Impoverished children wield more force than any arguments to eliminate assistance programs created to care and educate those children. No seven-year budget plan is more important than children. They are the future. We have the opportunity to create programs under which they may flourish or become immobilized by despair.
So, what are Gov. George Allen's credentials as architect of a state plan that mirrors the Republicans' national agenda and that will impact the lives of poor families in this region? A man born into affluence. One who has never known the pain of hunger or the humiliation of poverty. A man as disengaged from the people he seeks to limit as they are from the wealth he represents. He is nevertheless a representative of these people. And of their children.

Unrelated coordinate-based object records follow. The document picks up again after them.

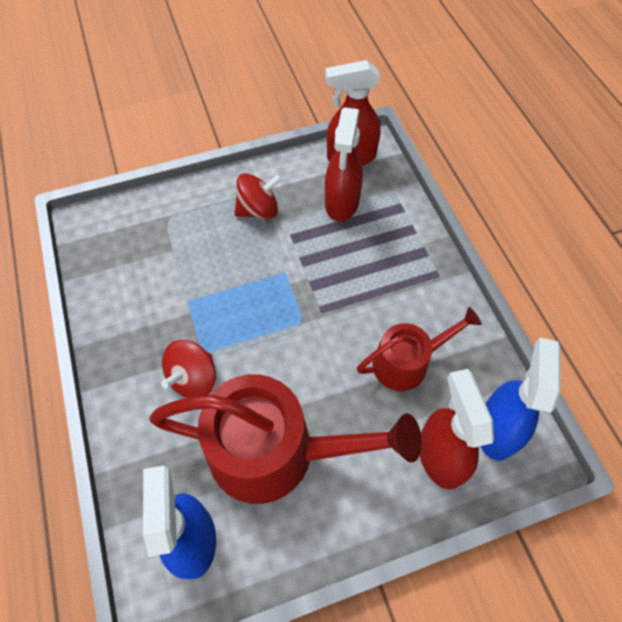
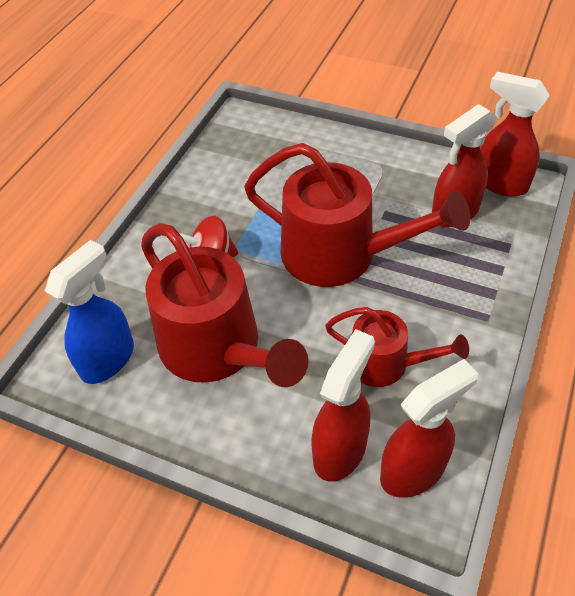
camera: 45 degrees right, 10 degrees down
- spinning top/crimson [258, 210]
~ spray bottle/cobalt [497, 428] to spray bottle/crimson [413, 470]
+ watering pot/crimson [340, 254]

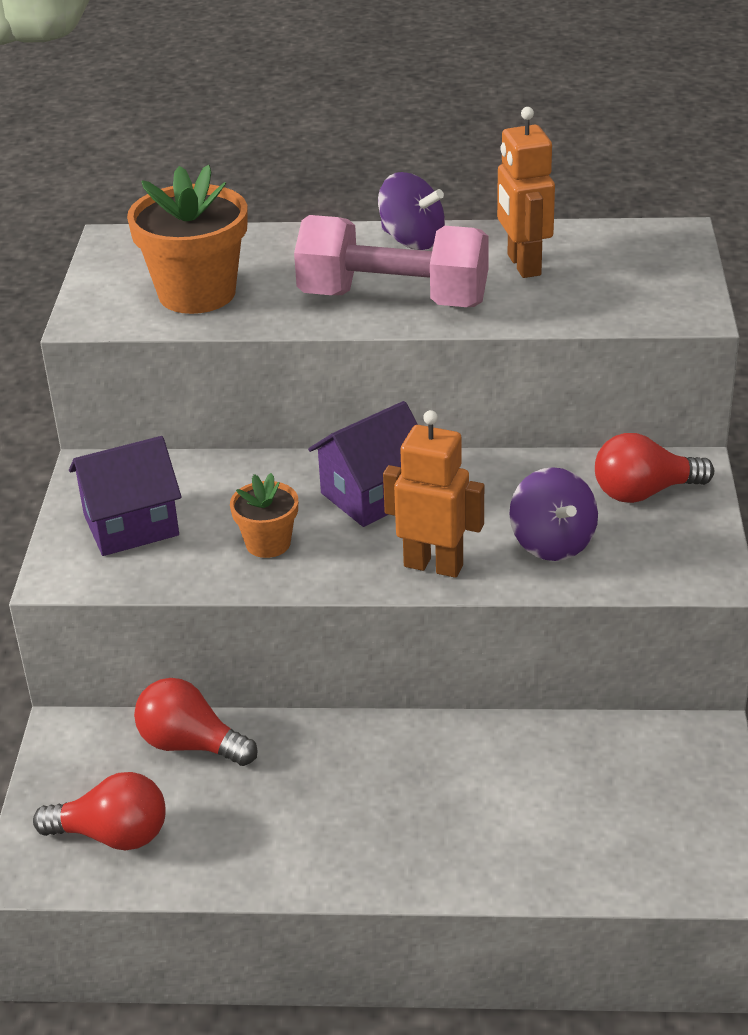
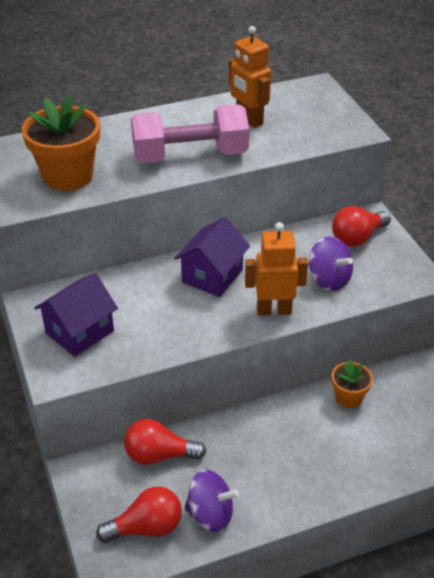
camera: 25 degrees left, 5 degrees up
~ spinning top/royal purple [412, 240] to [210, 514]
~ potted plant/bright orange [268, 543] to [348, 397]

Yet, the programs he argues should be cut are those that lift these children out of suffering. Programs affecting housing, nutrition, day care, education, mental health and medical care are on his chopping block. And it becomes apparent that "change" is a euphemism for dismantling programs that assist the poor, or, at best, increase their discomfort, if that is possible.
The great cellist Yo Yo Ma says, "Every person has his own music, his own voice." In this great debate over who will be worthy of our charity, the voices of children are silent. Their voices are drowned out by the rhetoric of a privileged few who attempt to persuade the rest of us that poverty is caused by individual failure and not by lack of educational or employment opportunity or the economy.
The Allen administration, using an argument from the French physiocrats of the 1700s, seeks to divide the poor into two camps: the worthy who deserve our limited assistance, and the unworthy who deserve nothing. We then allow the unworthy to become paralyzed in their own despair and defeat.
The sins of the father are vested onto the children. If they succumb to the violence they live in, so be it. We somehow have come to believe that they deserve it. As the children of poverty lose their future in the streets, we must know that we have lost ours as well. We have lost, as Wiesel explained, "the very essence of who we are ... our very soul."
Eugenia Krieger Lindsey of Roanoke is a licensed clinical social worker and mental-health consultant for Total Action Against Poverty's Head Start program and a therapist to traumatized children.